Вот одна из черт моего творчества… Но с первой чертой в связи все остальные, выступающие в моих сатирических повестях: черные и мистические краски (я - МИСТИЧЕСКИЙ ПИСАТЕЛЬ), в которых изображены бесчисленные уродства нашего быта, яд, которым пропитан мой язык, глубокий скептицизм в отношении революционного процесса, происходящего в моей отсталой стране, и противупоставление ему излюбленной и Великой Эволюции, а самое главное - изображение страшных черт моего народа, тех черт, которые задолго до революции вызывали глубочайшие страдания моего учителя М. Е. Салтыкова-Щедрина.

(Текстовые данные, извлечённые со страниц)
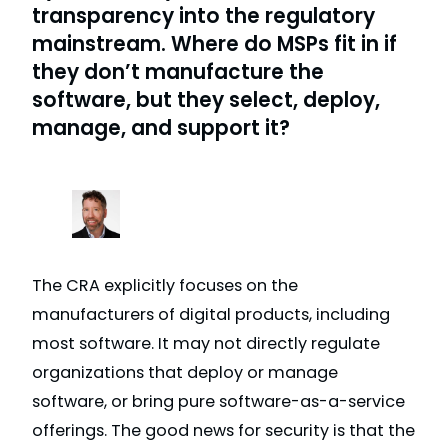
transparency into the regulatory
mainstream. Where do MSPs fit in if
they don’t manufacture the
software, but they select, deploy,
manage, and support it?
The CRA explicitly focuses on the
manufacturers of digital products, including
most software. It may not directly regulate
organizations that deploy or manage
software, or bring pure software-as-a-service
offerings. The good news for security is that the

*Обязательные задания*:
- A) Кто в тексте о чертах творчества назван учителем?
- B) Продолжите текст о чертах творчества, начав сразу после его последнего предложения.

*Ответы по заданиям*:
- A) М. Е. Салтыков-Щедрин.

- B)
Нечего и говорить, что пресса СССР и не подумала серьезно отметить все это, занятая малоубедительными сообщениями о том, что сатира М. Булгакова - "КЛЕВЕТА"…
И, наконец, последние мои черты в погубленных пьесах "Дни Турбиных", "Бег" и в романе "Белая гвардия": упорное изображение русской интеллигенции как лучшего слоя в нашей стране. В частности, изображение интеллигентско-дворянской семьи, волею непреложной исторической судьбы брошенной в годы гражданской войны в лагерь белой гвардии, в традициях "Войны и мира". Такое изображение вполне естественно для писателя, кровно связанного с интеллигенцией.
Но такого рода изображения приводят к тому, что автор их в СССР, наравне со своими героями, получает - несмотря на свои великие усилия БЕССТРАСТНО СТАТЬ НАД КРАСНЫМИ И БЕЛЫМИ - аттестат белогвардейца-врага, а получив его, как всякий понимает, может считать себя конченым человеком в СССР.
…Погибли не только мои прошлые произведения, но и настоящие, и все будущие. И лично я, своими руками, бросил в печку черновик романа о дьяволе, черновик комедии и начало второго романа "Театр".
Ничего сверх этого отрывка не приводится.